INSTRUCTIONS FOR THE TASK: Write out again, exactly, the lines below starting at the one with "e, die sich mit der" and ending at the one with "Taggad under".

[Collection entries]
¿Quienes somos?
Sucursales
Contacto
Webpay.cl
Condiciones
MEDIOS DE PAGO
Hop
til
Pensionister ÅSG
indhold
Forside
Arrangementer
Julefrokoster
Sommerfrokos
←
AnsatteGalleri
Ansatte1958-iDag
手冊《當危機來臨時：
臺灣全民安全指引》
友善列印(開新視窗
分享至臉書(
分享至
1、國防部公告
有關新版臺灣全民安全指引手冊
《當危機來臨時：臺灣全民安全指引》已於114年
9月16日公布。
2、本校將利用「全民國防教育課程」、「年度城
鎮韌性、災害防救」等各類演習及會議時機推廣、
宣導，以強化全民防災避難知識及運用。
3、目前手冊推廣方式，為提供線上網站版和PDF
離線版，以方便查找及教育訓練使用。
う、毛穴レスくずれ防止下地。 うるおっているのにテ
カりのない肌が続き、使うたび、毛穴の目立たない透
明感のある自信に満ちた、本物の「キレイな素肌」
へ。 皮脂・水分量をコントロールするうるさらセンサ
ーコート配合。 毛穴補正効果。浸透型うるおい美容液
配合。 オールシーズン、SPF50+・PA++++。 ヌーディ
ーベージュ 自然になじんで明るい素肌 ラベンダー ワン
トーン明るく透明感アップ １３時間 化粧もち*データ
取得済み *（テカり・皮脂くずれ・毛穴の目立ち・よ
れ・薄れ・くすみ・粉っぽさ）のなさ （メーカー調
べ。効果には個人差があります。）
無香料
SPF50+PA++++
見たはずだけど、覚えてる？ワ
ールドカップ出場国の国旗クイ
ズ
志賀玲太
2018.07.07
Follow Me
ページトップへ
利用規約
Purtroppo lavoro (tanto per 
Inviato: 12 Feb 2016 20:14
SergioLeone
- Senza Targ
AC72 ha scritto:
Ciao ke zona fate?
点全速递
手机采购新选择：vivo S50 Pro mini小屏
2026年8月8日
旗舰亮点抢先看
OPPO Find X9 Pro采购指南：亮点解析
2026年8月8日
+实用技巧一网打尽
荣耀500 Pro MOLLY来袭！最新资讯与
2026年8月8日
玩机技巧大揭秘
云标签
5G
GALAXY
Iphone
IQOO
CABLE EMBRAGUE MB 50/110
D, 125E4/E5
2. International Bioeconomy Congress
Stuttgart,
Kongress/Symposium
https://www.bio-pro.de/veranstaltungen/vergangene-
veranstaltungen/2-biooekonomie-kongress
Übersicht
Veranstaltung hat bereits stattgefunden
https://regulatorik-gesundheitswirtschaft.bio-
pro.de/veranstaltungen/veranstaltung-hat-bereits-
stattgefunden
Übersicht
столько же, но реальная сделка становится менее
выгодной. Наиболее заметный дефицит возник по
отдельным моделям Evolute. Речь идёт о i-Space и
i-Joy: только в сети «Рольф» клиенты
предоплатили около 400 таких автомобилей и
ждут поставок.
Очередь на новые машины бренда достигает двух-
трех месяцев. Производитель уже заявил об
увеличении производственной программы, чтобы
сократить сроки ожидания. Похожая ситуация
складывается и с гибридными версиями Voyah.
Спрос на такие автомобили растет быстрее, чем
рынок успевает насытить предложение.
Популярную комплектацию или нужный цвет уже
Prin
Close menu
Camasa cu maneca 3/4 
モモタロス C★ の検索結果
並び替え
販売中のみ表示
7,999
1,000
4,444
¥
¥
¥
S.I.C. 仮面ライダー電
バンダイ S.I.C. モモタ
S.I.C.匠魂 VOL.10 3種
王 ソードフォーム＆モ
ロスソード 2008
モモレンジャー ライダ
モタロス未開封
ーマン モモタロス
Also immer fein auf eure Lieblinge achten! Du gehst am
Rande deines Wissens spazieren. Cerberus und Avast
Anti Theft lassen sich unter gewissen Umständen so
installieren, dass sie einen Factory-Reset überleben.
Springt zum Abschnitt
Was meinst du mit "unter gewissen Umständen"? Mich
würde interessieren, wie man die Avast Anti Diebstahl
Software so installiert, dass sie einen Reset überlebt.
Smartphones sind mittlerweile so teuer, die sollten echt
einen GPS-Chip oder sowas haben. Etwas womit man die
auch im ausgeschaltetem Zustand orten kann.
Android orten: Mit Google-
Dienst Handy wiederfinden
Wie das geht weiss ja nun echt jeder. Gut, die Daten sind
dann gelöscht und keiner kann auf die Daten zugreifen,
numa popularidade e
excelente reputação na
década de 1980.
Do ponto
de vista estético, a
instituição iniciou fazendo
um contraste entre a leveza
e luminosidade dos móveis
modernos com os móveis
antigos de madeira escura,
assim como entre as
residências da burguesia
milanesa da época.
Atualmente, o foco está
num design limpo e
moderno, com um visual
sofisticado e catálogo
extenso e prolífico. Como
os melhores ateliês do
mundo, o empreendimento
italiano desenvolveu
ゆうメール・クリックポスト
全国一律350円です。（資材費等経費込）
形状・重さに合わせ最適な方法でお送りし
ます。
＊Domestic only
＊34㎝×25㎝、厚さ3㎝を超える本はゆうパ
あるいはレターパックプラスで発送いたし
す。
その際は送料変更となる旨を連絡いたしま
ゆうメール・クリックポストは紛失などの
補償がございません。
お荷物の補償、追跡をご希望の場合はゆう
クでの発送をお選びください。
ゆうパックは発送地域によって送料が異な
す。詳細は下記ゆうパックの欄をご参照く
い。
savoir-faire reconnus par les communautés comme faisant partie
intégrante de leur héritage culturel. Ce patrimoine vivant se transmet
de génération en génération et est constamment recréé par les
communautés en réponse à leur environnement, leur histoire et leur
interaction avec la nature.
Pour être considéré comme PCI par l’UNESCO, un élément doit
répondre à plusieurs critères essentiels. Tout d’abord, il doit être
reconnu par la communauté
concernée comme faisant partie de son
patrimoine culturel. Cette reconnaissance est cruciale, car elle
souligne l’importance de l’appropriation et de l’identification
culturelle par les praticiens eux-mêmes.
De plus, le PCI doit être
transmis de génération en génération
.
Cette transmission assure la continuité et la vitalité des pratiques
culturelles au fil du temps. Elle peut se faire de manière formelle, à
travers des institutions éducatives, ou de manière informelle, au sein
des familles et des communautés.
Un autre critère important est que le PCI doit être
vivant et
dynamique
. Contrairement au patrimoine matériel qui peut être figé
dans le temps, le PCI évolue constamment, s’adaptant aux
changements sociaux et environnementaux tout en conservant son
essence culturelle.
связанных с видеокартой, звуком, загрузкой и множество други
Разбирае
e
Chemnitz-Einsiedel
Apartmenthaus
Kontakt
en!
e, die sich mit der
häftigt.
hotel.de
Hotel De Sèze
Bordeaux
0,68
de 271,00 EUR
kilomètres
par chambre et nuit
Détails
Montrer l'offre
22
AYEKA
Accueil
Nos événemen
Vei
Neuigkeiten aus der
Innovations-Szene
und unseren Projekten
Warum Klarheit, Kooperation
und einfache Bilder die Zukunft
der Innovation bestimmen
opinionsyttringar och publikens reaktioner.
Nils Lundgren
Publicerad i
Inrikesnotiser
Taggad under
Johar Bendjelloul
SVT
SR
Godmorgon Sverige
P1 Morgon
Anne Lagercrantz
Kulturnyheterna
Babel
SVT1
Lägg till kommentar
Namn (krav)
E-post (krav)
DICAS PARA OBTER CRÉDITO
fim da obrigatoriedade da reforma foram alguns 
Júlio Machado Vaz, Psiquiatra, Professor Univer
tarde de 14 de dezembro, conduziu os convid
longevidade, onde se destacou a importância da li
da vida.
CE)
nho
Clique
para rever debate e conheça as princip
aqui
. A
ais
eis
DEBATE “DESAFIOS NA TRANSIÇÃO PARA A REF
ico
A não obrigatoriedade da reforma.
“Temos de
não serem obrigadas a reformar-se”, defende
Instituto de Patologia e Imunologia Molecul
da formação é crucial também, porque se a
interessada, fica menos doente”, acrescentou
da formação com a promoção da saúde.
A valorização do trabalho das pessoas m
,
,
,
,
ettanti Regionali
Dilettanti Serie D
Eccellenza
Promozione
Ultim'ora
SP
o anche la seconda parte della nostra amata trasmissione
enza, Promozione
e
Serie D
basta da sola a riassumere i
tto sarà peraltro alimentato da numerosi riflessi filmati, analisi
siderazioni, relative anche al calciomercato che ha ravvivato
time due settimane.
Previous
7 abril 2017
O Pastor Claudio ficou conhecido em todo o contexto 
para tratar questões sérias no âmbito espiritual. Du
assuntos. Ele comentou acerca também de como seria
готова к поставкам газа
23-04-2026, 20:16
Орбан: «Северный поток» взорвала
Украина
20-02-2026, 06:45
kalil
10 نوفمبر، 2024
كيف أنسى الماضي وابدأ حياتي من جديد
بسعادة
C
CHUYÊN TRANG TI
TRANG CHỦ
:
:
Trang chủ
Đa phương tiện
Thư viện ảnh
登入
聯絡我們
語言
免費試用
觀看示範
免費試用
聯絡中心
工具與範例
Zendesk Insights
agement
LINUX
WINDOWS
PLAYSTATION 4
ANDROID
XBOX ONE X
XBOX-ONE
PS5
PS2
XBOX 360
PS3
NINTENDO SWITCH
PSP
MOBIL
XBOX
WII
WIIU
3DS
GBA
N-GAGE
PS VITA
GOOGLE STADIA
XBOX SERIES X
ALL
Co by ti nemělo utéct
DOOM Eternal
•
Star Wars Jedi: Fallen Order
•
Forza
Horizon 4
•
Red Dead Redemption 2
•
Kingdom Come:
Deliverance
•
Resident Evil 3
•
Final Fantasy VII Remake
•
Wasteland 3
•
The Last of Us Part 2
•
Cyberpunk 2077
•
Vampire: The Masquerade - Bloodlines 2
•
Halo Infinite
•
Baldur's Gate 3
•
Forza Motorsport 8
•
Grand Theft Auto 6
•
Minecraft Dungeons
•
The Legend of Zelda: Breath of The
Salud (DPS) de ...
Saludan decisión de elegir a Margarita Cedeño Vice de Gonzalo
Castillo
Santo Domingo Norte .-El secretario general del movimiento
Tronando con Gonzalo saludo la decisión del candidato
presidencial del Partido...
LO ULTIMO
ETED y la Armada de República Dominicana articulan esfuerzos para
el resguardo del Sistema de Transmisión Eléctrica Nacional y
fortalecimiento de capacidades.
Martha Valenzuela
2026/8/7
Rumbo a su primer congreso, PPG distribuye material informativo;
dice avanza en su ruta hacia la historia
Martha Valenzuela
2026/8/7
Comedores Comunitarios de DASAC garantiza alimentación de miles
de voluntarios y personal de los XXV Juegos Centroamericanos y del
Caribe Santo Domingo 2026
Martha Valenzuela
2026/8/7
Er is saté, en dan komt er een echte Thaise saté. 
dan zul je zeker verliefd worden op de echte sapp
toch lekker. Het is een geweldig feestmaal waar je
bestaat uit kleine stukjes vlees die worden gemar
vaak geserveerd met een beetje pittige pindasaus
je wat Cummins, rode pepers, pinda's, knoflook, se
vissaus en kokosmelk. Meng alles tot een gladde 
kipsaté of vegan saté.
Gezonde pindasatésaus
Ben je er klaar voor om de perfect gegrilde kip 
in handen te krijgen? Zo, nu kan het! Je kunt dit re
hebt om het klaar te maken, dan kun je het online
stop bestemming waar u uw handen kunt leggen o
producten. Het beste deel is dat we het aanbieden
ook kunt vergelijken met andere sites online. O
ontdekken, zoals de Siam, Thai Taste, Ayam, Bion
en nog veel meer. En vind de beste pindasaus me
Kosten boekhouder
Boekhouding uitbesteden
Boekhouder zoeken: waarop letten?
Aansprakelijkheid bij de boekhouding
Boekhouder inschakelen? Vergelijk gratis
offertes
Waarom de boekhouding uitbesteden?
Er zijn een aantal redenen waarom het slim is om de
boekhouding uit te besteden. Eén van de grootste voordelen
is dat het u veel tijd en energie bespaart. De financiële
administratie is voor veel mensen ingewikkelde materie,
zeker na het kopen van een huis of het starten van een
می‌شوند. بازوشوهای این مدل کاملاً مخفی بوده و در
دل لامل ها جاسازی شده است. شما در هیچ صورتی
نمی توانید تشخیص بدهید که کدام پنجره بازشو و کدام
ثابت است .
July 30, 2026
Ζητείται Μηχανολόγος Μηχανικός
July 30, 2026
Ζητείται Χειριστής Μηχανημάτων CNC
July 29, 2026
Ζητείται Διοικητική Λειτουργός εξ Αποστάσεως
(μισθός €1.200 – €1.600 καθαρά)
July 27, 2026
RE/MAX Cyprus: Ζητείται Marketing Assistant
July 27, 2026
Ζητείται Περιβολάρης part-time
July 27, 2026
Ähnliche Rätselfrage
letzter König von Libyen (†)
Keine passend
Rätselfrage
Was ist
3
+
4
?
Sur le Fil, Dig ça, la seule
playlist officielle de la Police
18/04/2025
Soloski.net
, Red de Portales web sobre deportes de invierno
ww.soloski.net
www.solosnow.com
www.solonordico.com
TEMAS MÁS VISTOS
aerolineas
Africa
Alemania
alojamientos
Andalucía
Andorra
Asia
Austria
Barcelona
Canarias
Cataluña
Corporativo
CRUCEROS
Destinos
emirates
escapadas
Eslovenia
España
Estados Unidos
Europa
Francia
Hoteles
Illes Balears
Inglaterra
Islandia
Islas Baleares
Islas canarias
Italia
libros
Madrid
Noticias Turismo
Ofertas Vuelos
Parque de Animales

OUTPUT OF THE TASK:
e, die sich mit der
häftigt.
hotel.de
Hotel De Sèze
Bordeaux
0,68
de 271,00 EUR
kilomètres
par chambre et nuit
Détails
Montrer l'offre
22
AYEKA
Accueil
Nos événemen
Vei
Neuigkeiten aus der
Innovations-Szene
und unseren Projekten
Warum Klarheit, Kooperation
und einfache Bilder die Zukunft
der Innovation bestimmen
opinionsyttringar och publikens reaktioner.
Nils Lundgren
Publicerad i
Inrikesnotiser
Taggad under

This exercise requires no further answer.